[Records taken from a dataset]
::::::::

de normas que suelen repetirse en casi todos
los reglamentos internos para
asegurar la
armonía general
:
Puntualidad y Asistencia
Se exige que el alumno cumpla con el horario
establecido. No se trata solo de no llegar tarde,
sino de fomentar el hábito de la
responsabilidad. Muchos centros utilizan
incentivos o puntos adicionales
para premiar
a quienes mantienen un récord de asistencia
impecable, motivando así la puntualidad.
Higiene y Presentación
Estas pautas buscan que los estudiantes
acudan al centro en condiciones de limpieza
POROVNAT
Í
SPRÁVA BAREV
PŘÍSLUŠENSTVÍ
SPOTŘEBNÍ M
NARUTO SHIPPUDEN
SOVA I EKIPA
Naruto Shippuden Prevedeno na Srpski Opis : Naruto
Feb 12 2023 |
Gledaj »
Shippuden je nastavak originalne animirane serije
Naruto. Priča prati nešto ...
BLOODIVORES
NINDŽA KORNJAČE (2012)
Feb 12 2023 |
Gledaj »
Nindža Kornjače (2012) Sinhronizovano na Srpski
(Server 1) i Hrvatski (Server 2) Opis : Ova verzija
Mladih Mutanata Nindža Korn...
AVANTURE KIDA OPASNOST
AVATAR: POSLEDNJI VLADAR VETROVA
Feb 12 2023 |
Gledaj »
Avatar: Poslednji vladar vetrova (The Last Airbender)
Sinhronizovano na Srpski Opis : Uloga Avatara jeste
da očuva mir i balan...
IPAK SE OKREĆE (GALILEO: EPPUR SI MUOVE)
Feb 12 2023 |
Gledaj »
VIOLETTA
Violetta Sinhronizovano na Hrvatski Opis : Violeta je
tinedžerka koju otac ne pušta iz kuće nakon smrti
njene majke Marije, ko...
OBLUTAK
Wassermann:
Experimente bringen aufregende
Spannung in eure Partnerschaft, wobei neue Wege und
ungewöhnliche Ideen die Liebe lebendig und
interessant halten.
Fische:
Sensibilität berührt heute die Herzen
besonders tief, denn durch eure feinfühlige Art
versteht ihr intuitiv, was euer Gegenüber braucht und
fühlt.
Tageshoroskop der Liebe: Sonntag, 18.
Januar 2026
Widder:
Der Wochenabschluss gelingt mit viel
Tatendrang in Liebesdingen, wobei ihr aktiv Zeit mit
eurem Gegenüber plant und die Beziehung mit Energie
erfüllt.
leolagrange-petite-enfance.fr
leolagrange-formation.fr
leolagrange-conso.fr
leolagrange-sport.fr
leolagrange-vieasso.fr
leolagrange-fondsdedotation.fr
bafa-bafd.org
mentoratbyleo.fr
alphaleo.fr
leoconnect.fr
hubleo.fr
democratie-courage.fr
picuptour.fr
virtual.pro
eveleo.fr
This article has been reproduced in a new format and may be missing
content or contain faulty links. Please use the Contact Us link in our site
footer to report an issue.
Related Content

::::::::

__Instructions to follow__.
Rewrite all the lines above with "Gledaj" changed to "Pogledaj" and nothing else altered.

__Solution to the exercise__.
de normas que suelen repetirse en casi todos
los reglamentos internos para
asegurar la
armonía general
:
Puntualidad y Asistencia
Se exige que el alumno cumpla con el horario
establecido. No se trata solo de no llegar tarde,
sino de fomentar el hábito de la
responsabilidad. Muchos centros utilizan
incentivos o puntos adicionales
para premiar
a quienes mantienen un récord de asistencia
impecable, motivando así la puntualidad.
Higiene y Presentación
Estas pautas buscan que los estudiantes
acudan al centro en condiciones de limpieza
POROVNAT
Í
SPRÁVA BAREV
PŘÍSLUŠENSTVÍ
SPOTŘEBNÍ M
NARUTO SHIPPUDEN
SOVA I EKIPA
Naruto Shippuden Prevedeno na Srpski Opis : Naruto
Feb 12 2023 |
Pogledaj »
Shippuden je nastavak originalne animirane serije
Naruto. Priča prati nešto ...
BLOODIVORES
NINDŽA KORNJAČE (2012)
Feb 12 2023 |
Pogledaj »
Nindža Kornjače (2012) Sinhronizovano na Srpski
(Server 1) i Hrvatski (Server 2) Opis : Ova verzija
Mladih Mutanata Nindža Korn...
AVANTURE KIDA OPASNOST
AVATAR: POSLEDNJI VLADAR VETROVA
Feb 12 2023 |
Pogledaj »
Avatar: Poslednji vladar vetrova (The Last Airbender)
Sinhronizovano na Srpski Opis : Uloga Avatara jeste
da očuva mir i balan...
IPAK SE OKREĆE (GALILEO: EPPUR SI MUOVE)
Feb 12 2023 |
Pogledaj »
VIOLETTA
Violetta Sinhronizovano na Hrvatski Opis : Violeta je
tinedžerka koju otac ne pušta iz kuće nakon smrti
njene majke Marije, ko...
OBLUTAK
Wassermann:
Experimente bringen aufregende
Spannung in eure Partnerschaft, wobei neue Wege und
ungewöhnliche Ideen die Liebe lebendig und
interessant halten.
Fische:
Sensibilität berührt heute die Herzen
besonders tief, denn durch eure feinfühlige Art
versteht ihr intuitiv, was euer Gegenüber braucht und
fühlt.
Tageshoroskop der Liebe: Sonntag, 18.
Januar 2026
Widder:
Der Wochenabschluss gelingt mit viel
Tatendrang in Liebesdingen, wobei ihr aktiv Zeit mit
eurem Gegenüber plant und die Beziehung mit Energie
erfüllt.
leolagrange-petite-enfance.fr
leolagrange-formation.fr
leolagrange-conso.fr
leolagrange-sport.fr
leolagrange-vieasso.fr
leolagrange-fondsdedotation.fr
bafa-bafd.org
mentoratbyleo.fr
alphaleo.fr
leoconnect.fr
hubleo.fr
democratie-courage.fr
picuptour.fr
virtual.pro
eveleo.fr
This article has been reproduced in a new format and may be missing
content or contain faulty links. Please use the Contact Us link in our site
footer to report an issue.
Related Content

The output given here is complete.